When Ng Mui heard of this, she devised a plan to help Wing Chun. Wing Chun was to tell Tiger Wong that she would happily marry him if he could defeat her in a fight, as a test of his manhood. Her only condition was to allow her to train for six months before the fight. Being the local bully, he confidently accepted the challenge.
In these six months, Ng Mui taught Yim Wing Chun an effective style of fighting which would enable her to overcome the size and strength of the bully. Wing Chun was able to defeat Tiger Wong and went on to marry the man she loved, Leung Bok Cho (Leung Bok Chau) to whom she passed on the boxing art which now bears her name.
The butterfly knife techniques were transmitted to Wing Chun and her husband by Miao Tsui Ha (Mui Tsui Ta), the daughter of Miao Hin. Leung Bok Cho went on to teach Leung Lan Kwai, whose successor in turn was Wong Wah Bo, a member of an opera troupe on board a junk, known to the Chinese as the ‘Red Junk’.
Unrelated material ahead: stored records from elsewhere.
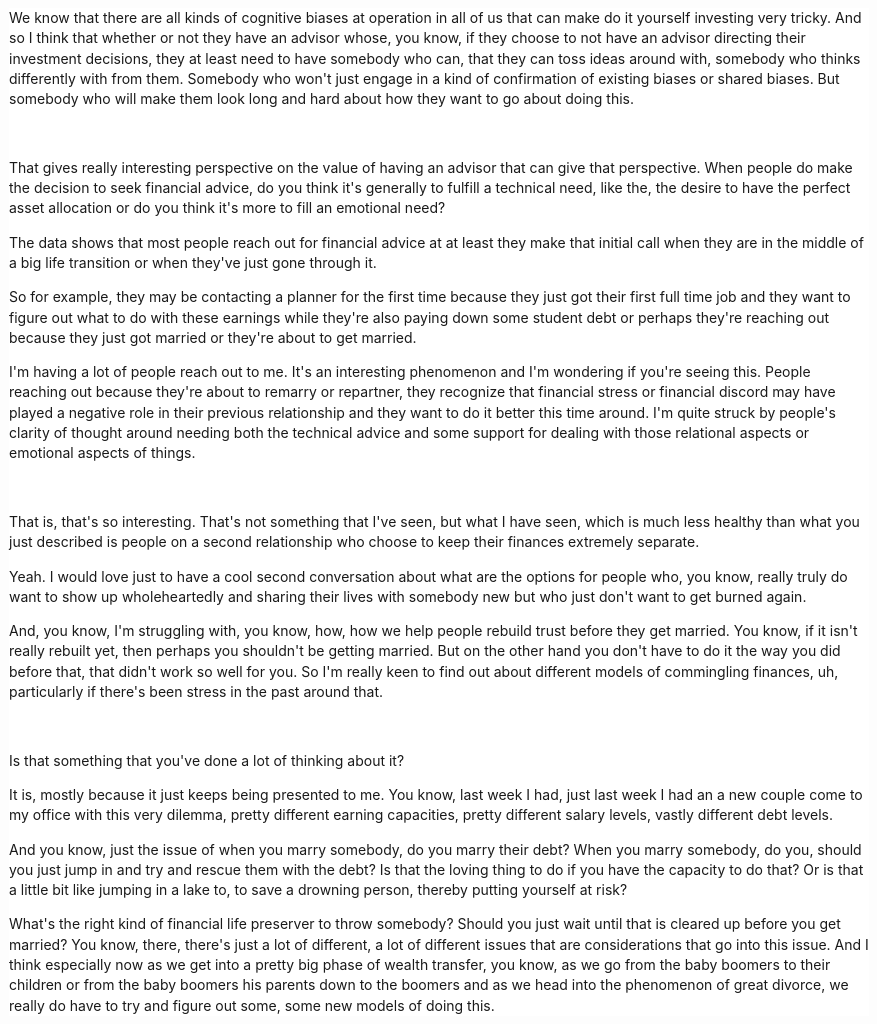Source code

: We know that there are all kinds of cognitive biases at operation in all of us that can make do it yourself investing very tricky. And so I think that whether or not they have an advisor whose, you know, if they choose to not have an advisor directing their investment decisions, they at least need to have somebody who can, that they can toss ideas around with, somebody who thinks differently with from them. Somebody who won't just engage in a kind of confirmation of existing biases or shared biases. But somebody who will make them look long and hard about how they want to go about doing this. 

 

That gives really interesting perspective on the value of having an advisor that can give that perspective. When people do make the decision to seek financial advice, do you think it's generally to fulfill a technical need, like the, the desire to have the perfect asset allocation or do you think it's more to fill an emotional need?

The data shows that most people reach out for financial advice at at least they make that initial call when they are in the middle of a big life transition or when they've just gone through it. 

So for example, they may be contacting a planner for the first time because they just got their first full time job and they want to figure out what to do with these earnings while they're also paying down some student debt or perhaps they're reaching out because they just got married or they're about to get married. 

I'm having a lot of people reach out to me. It's an interesting phenomenon and I'm wondering if you're seeing this. People reaching out because they're about to remarry or repartner, they recognize that financial stress or financial discord may have played a negative role in their previous relationship and they want to do it better this time around. I'm quite struck by people's clarity of thought around needing both the technical advice and some support for dealing with those relational aspects or emotional aspects of things.

 

That is, that's so interesting. That's not something that I've seen, but what I have seen, which is much less healthy than what you just described is people on a second relationship who choose to keep their finances extremely separate.

Yeah. I would love just to have a cool second conversation about what are the options for people who, you know, really truly do want to show up wholeheartedly and sharing their lives with somebody new but who just don't want to get burned again. 

And, you know, I'm struggling with, you know, how, how we help people rebuild trust before they get married. You know, if it isn't really rebuilt yet, then perhaps you shouldn't be getting married. But on the other hand you don't have to do it the way you did before that, that didn't work so well for you. So I'm really keen to find out about different models of commingling finances, uh, particularly if there's been stress in the past around that.

 

Is that something that you've done a lot of thinking about it?

It is, mostly because it just keeps being presented to me. You know, last week I had, just last week I had an a new couple come to my office with this very dilemma, pretty different earning capacities, pretty different salary levels, vastly different debt levels. 

And you know, just the issue of when you marry somebody, do you marry their debt? When you marry somebody, do you, should you just jump in and try and rescue them with the debt? Is that the loving thing to do if you have the capacity to do that? Or is that a little bit like jumping in a lake to, to save a drowning person, thereby putting yourself at risk? 

What's the right kind of financial life preserver to throw somebody? Should you just wait until that is cleared up before you get married? You know, there, there's just a lot of different, a lot of different issues that are considerations that go into this issue. And I think especially now as we get into a pretty big phase of wealth transfer, you know, as we go from the baby boomers to their children or from the baby boomers his parents down to the boomers and as we head into the phenomenon of great divorce, we really do have to try and figure out some, some new models of doing this. 
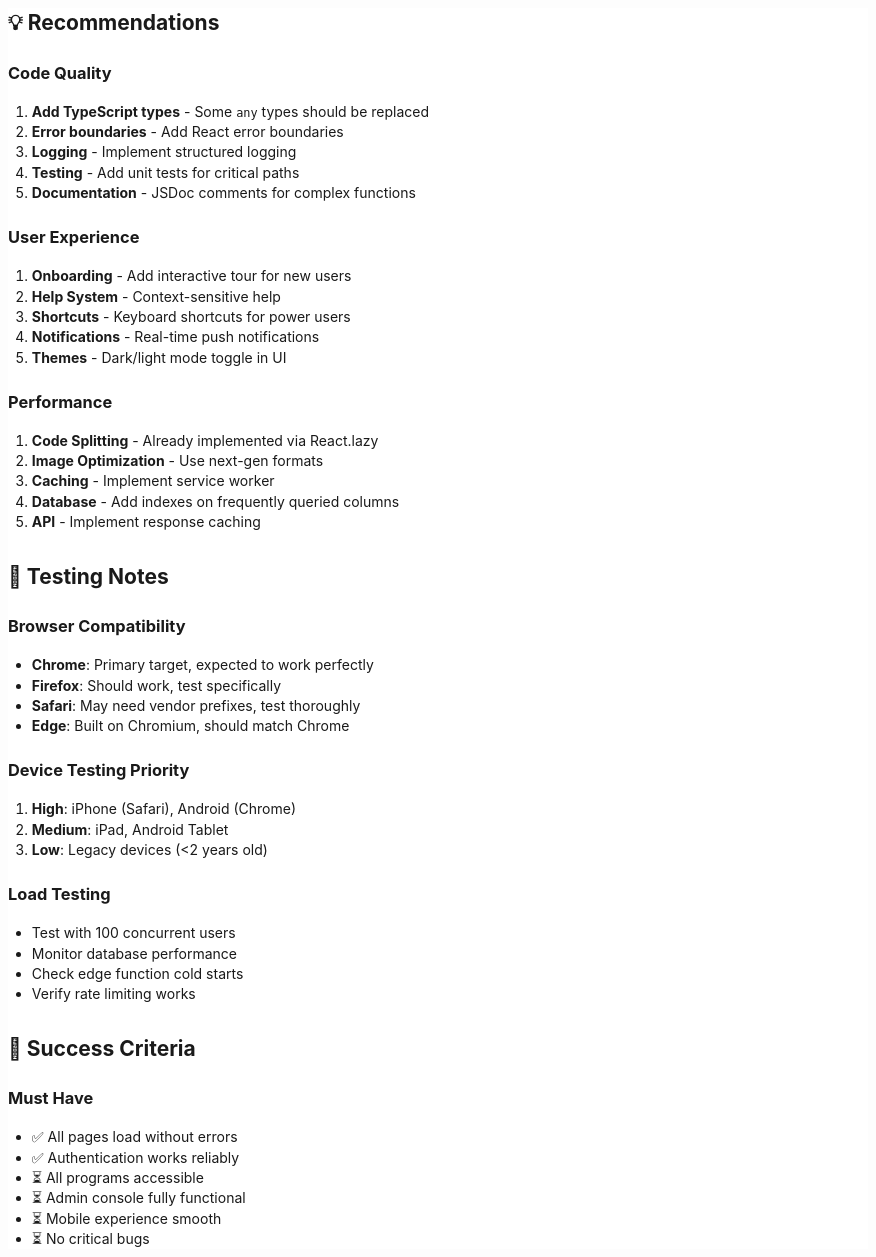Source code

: ## 💡 Recommendations

### Code Quality
1. **Add TypeScript types** - Some `any` types should be replaced
2. **Error boundaries** - Add React error boundaries
3. **Logging** - Implement structured logging
4. **Testing** - Add unit tests for critical paths
5. **Documentation** - JSDoc comments for complex functions

### User Experience
1. **Onboarding** - Add interactive tour for new users
2. **Help System** - Context-sensitive help
3. **Shortcuts** - Keyboard shortcuts for power users
4. **Notifications** - Real-time push notifications
5. **Themes** - Dark/light mode toggle in UI

### Performance
1. **Code Splitting** - Already implemented via React.lazy
2. **Image Optimization** - Use next-gen formats
3. **Caching** - Implement service worker
4. **Database** - Add indexes on frequently queried columns
5. **API** - Implement response caching

## 📝 Testing Notes

### Browser Compatibility
- **Chrome**: Primary target, expected to work perfectly
- **Firefox**: Should work, test specifically
- **Safari**: May need vendor prefixes, test thoroughly
- **Edge**: Built on Chromium, should match Chrome

### Device Testing Priority
1. **High**: iPhone (Safari), Android (Chrome)
2. **Medium**: iPad, Android Tablet
3. **Low**: Legacy devices (<2 years old)

### Load Testing
- Test with 100 concurrent users
- Monitor database performance
- Check edge function cold starts
- Verify rate limiting works

## 🎯 Success Criteria

### Must Have
- ✅ All pages load without errors
- ✅ Authentication works reliably
- ⏳ All programs accessible
- ⏳ Admin console fully functional
- ⏳ Mobile experience smooth
- ⏳ No critical bugs
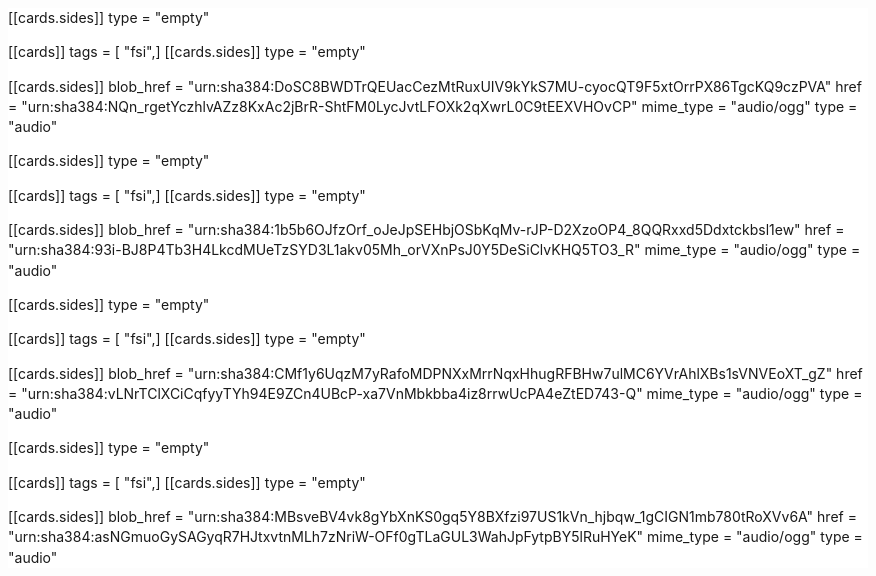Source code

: [[cards.sides]]
type = "empty"


[[cards]]
tags = [ "fsi",]
[[cards.sides]]
type = "empty"

[[cards.sides]]
blob_href = "urn:sha384:DoSC8BWDTrQEUacCezMtRuxUIV9kYkS7MU-cyocQT9F5xtOrrPX86TgcKQ9czPVA"
href = "urn:sha384:NQn_rgetYczhlvAZz8KxAc2jBrR-ShtFM0LycJvtLFOXk2qXwrL0C9tEEXVHOvCP"
mime_type = "audio/ogg"
type = "audio"

[[cards.sides]]
type = "empty"


[[cards]]
tags = [ "fsi",]
[[cards.sides]]
type = "empty"

[[cards.sides]]
blob_href = "urn:sha384:1b5b6OJfzOrf_oJeJpSEHbjOSbKqMv-rJP-D2XzoOP4_8QQRxxd5Ddxtckbsl1ew"
href = "urn:sha384:93i-BJ8P4Tb3H4LkcdMUeTzSYD3L1akv05Mh_orVXnPsJ0Y5DeSiClvKHQ5TO3_R"
mime_type = "audio/ogg"
type = "audio"

[[cards.sides]]
type = "empty"


[[cards]]
tags = [ "fsi",]
[[cards.sides]]
type = "empty"

[[cards.sides]]
blob_href = "urn:sha384:CMf1y6UqzM7yRafoMDPNXxMrrNqxHhugRFBHw7ulMC6YVrAhlXBs1sVNVEoXT_gZ"
href = "urn:sha384:vLNrTClXCiCqfyyTYh94E9ZCn4UBcP-xa7VnMbkbba4iz8rrwUcPA4eZtED743-Q"
mime_type = "audio/ogg"
type = "audio"

[[cards.sides]]
type = "empty"


[[cards]]
tags = [ "fsi",]
[[cards.sides]]
type = "empty"

[[cards.sides]]
blob_href = "urn:sha384:MBsveBV4vk8gYbXnKS0gq5Y8BXfzi97US1kVn_hjbqw_1gCIGN1mb780tRoXVv6A"
href = "urn:sha384:asNGmuoGySAGyqR7HJtxvtnMLh7zNriW-OFf0gTLaGUL3WahJpFytpBY5lRuHYeK"
mime_type = "audio/ogg"
type = "audio"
In the troupe was an actor named Leung Yee Tye (Leung Ye Tei) who had learned long pole techniques from a cook on the ship, who turned out to be Gee Sin (of the Venerable Five). Wong Wah Bo and Leung Yee Tye exchanged their knowledge. Thus it came to be that knives and poles together with boxing became part of the Wing Chun system.
Leung Yee Tye’s successor was Leung Tsan (Leung Jan), a gifted physician of the town of Fatshan, a town in Kwangtung Province. His skill as a fighter was legendary in that area of China. He was challenged many times but was never defeated. He also practised medicine, operated a herbal shop and taught kung fu. Leung Tsan passed his knowledge on to Chan Wah Soon (Chan Wah), known as “Wah the Money Changer”, who taught Wing Chun for some thirty-six years, but had only sixteen selected students, one of whom was Yip Man.